I didn't realize, as I was letting the first draft of The MoonQuest pour through me, that I was writing a metaphorical memoir...that Toshar, this young man who discovers the power of storytelling and the potency of his own voice, was me and that I was doing it through this, my first attempt at novel-writing. As if that weren’t astounding enough, I later discovered that I had also been writing my first book for writers – also in metaphor and equally unwittingly. Toshar’s astonished description of how the story found him could have been mine, about how The MoonQuest (a story I never planned to tell) found me. It could also serve as the philosophical foundation of everything I have written, coached and taught about writing ever since, which, in the end, always distills down to these four words: “The story knows best!”
There is no halfway in between when it comes to trust, insists M'nor (the moon) in The MoonQuest. "You either trust or you do not," she says. If I had to distill a single theme from all the seemingly disparate books I have written, this would be it. Even after the phrase showed up again in The StarQuest and The SunQuest, I didn't realize just how deeply that pattern threaded not only through my writing but through my life. It was when I was writing my memoir that I finally got it. It was in that moment that I also knew the memoir's title. What could be more appropriate for a book chronicling a life of trust than "Acts of Surrender"!
What do you do when you’re invited to dine with cannibals? That’s Yhoshi’s dilemma in an early scene in The MoonQuest. Do you eat what your hosts are eating? And if you don’t, do you risk finding yourself working up a sweat in one of those man-size cauldrons? The good news, as Yhoshi soon discovers, is that even though his Tena’aa hosts want everyone to fear them as vicious man-eaters, they are vegetarian…and gentle. They’re also terrible teases. I had lots of fun with that scene, not only because Yhoshi needed a good prick to his ego. But when you’re fashioning a hitherto-unknown world from scratch, everything is made-up…including the food! And that’s great fodder for the imagination.

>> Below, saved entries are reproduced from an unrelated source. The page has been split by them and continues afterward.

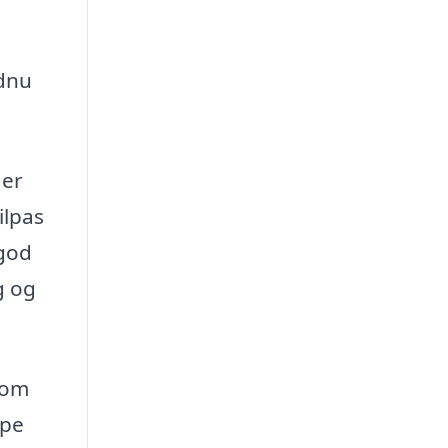
dnu
 er
ilpas
 god
g og
 om
lpe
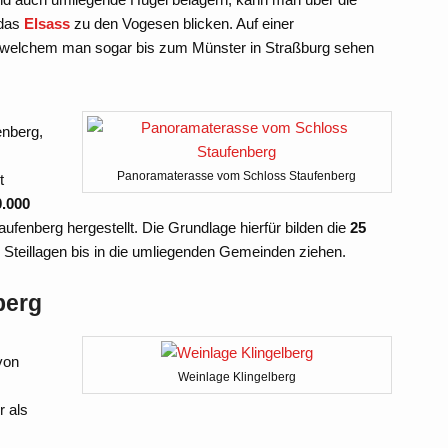
 das
Elsass
zu den Vogesen blicken. Auf einer
it welchem man sogar bis zum Münster in Straßburg sehen
enberg,
Panoramaterasse vom Schloss Staufenberg
t
0.000
fenberg hergestellt. Die Grundlage hierfür bilden die
25
 Steillagen bis in die umliegenden Gemeinden ziehen.
berg
von
Weinlage Klingelberg
r als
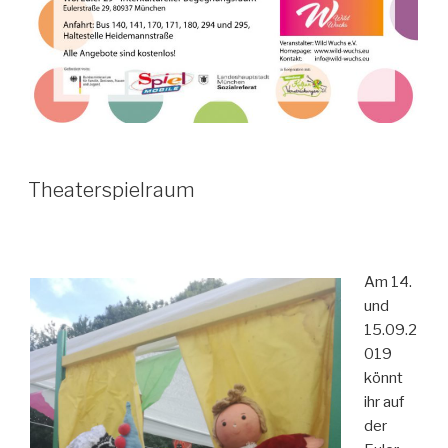
Theaterspielraum
Am 14.
und
15.09.2
019
könnt
ihr auf
der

When I began work on The MoonQuest's second draft, I was living in rural Nova Scotia, renting a cozy apartment in Ron and Carole MacInnis's converted farmhouse. Halfway through that summer, Ron rescued two orphaned baby raccoons. He set up a bed for them in a kitchen corner and bottle-fed them as conscientiously as any mother would. As they gained confidence and started to wander around the property, they would often jump up on my lap while I was sitting outside writing. Sometimes, they slept. Other times, they scooched up my arm, kneading and sucking on my skin while making contented nursing sounds. As they sucked and I wrote, the dog of my first MoonQuest draft became Nya the k’nrah of my second!